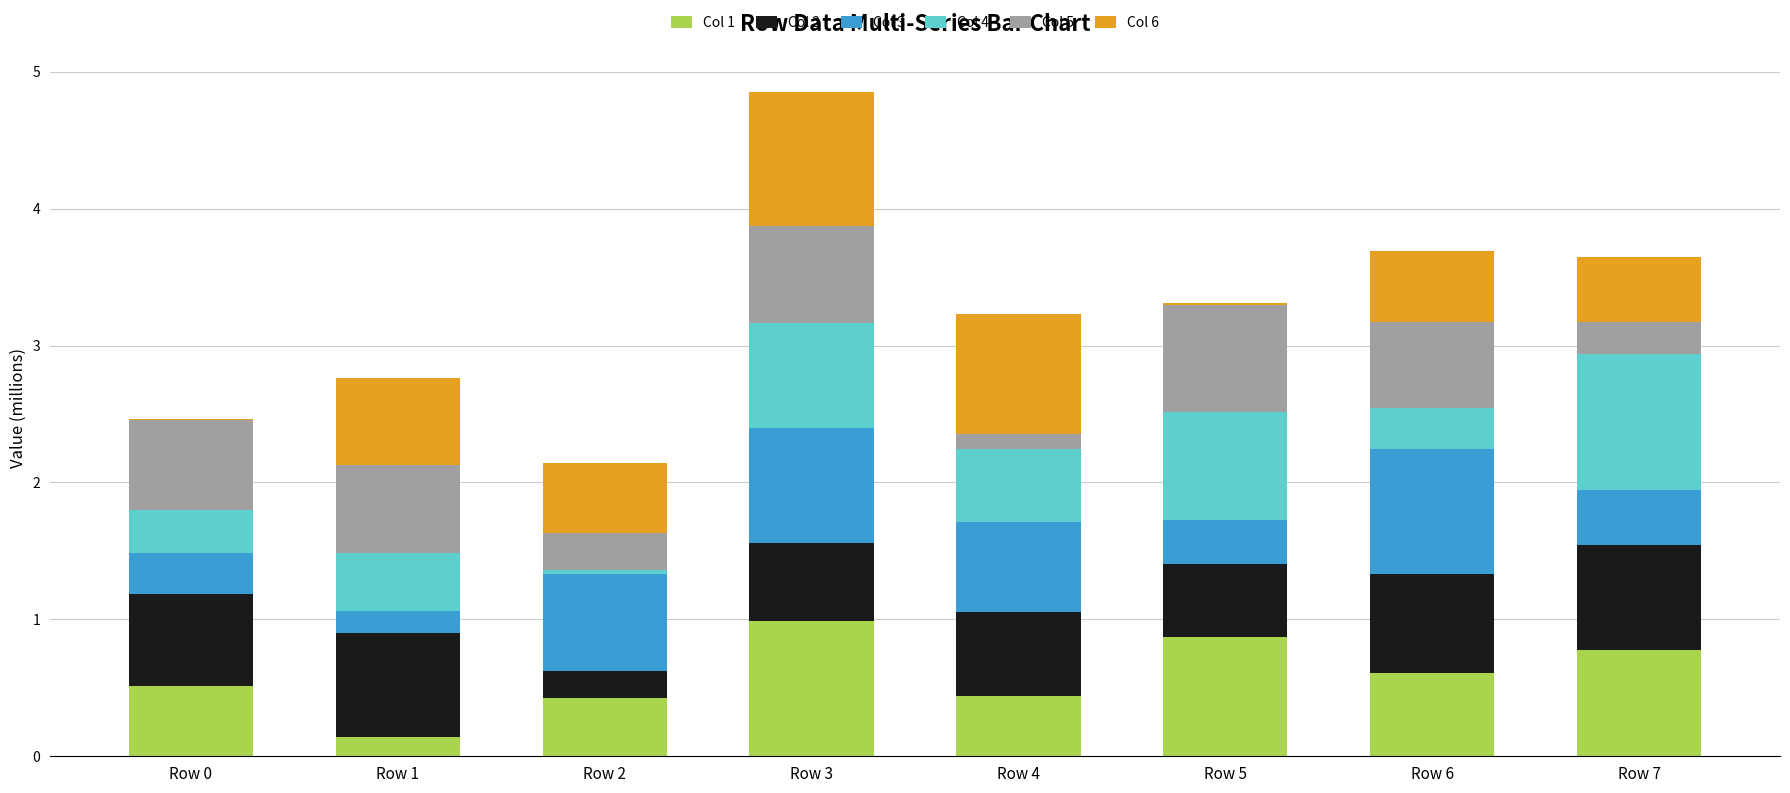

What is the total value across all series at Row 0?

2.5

□ □ □ □ □

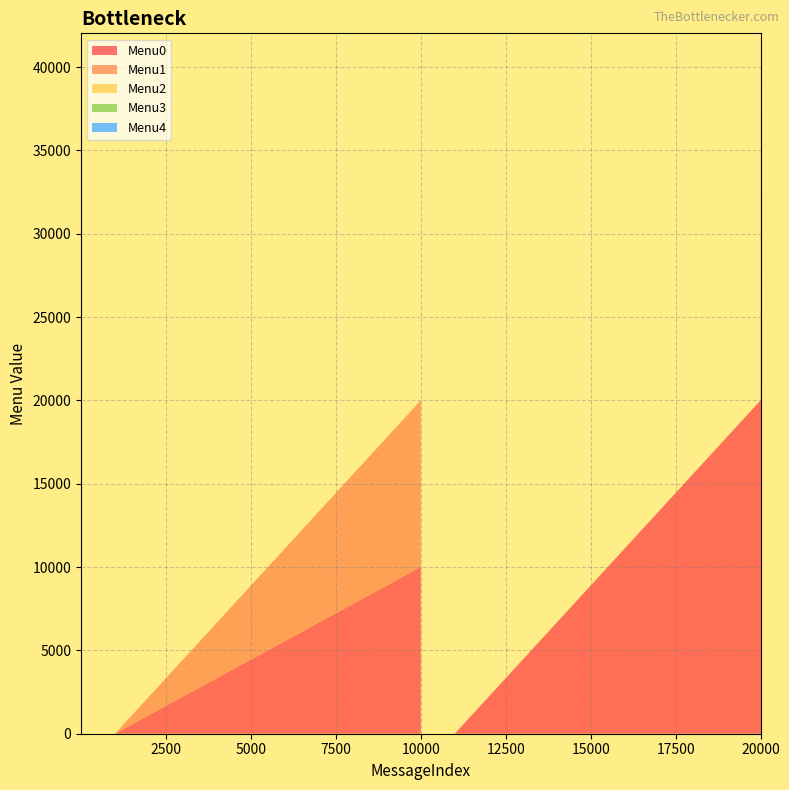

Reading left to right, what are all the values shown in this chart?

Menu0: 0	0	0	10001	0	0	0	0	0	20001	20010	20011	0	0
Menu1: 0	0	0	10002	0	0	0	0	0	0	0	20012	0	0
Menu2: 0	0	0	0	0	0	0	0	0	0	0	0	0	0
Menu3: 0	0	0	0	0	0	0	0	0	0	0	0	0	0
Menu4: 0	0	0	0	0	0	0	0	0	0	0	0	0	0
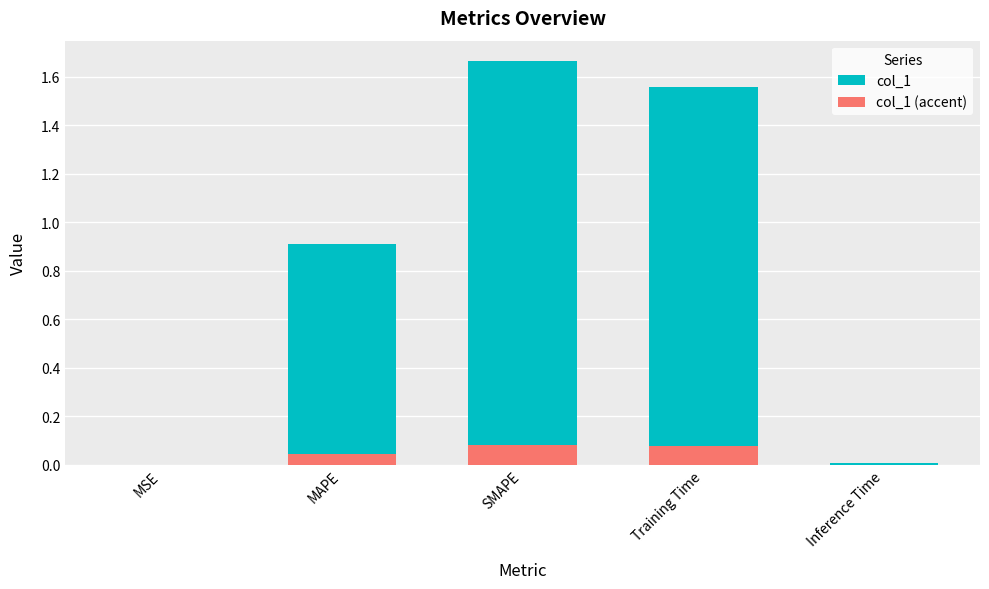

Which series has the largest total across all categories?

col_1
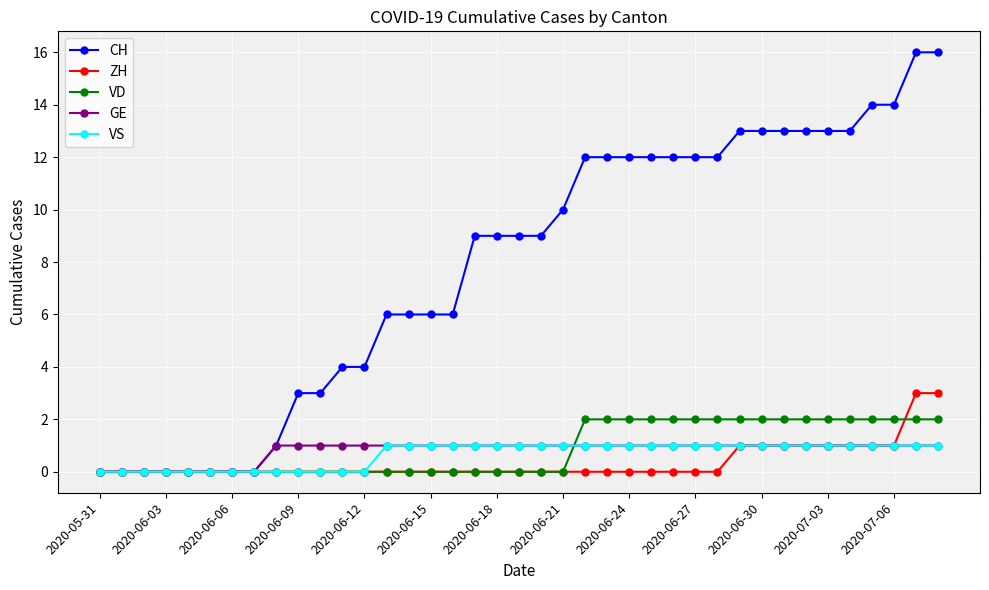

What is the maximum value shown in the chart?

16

□ □ □ □ □

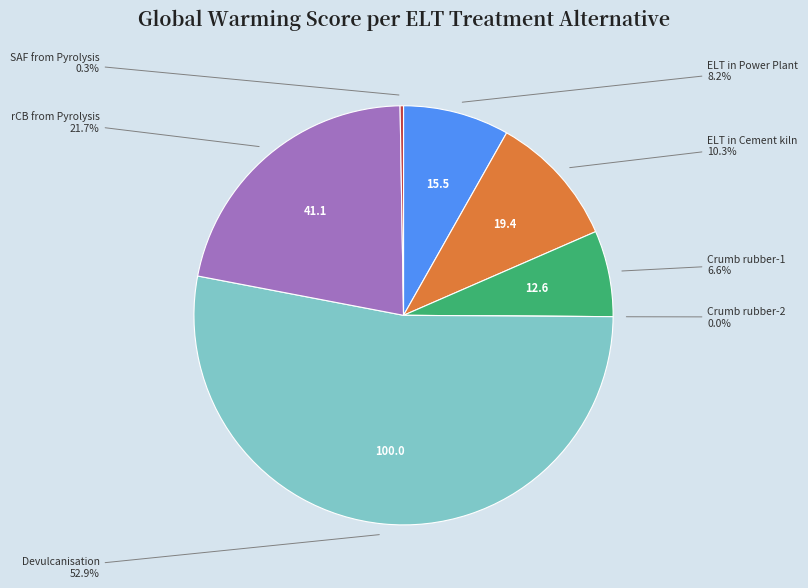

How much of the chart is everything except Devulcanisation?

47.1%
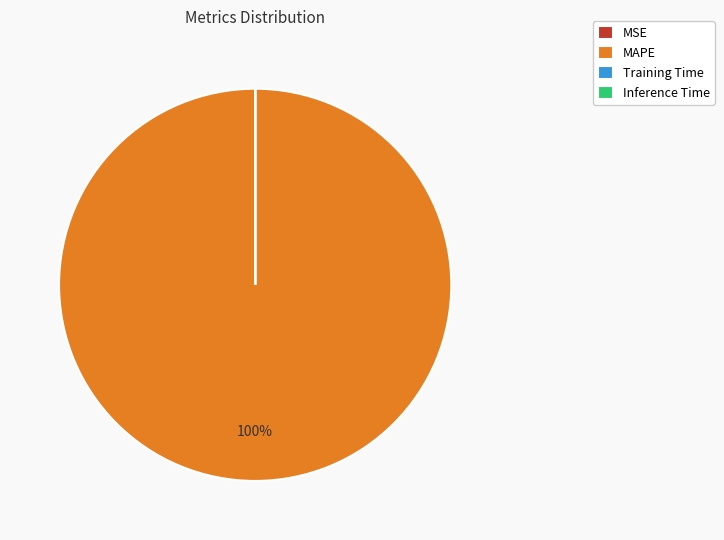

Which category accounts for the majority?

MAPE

□ □ □ □ □

■ **PROBLEM REQUIREMENTS**
Write out the material word for word, beginning at the line that contains "Reading left to" and stopping after the line that contains "What is the maximum value shown in the chart?". Leave the pictures out of your answer.

■ **SOLUTION TO THE EXERCISE**
Reading left to right, what are all the values shown in this chart?

Menu0: 0	0	0	10001	0	0	0	0	0	20001	20010	20011	0	0
Menu1: 0	0	0	10002	0	0	0	0	0	0	0	20012	0	0
Menu2: 0	0	0	0	0	0	0	0	0	0	0	0	0	0
Menu3: 0	0	0	0	0	0	0	0	0	0	0	0	0	0
Menu4: 0	0	0	0	0	0	0	0	0	0	0	0	0	0

Which series has the largest total across all categories?

col_1

What is the maximum value shown in the chart?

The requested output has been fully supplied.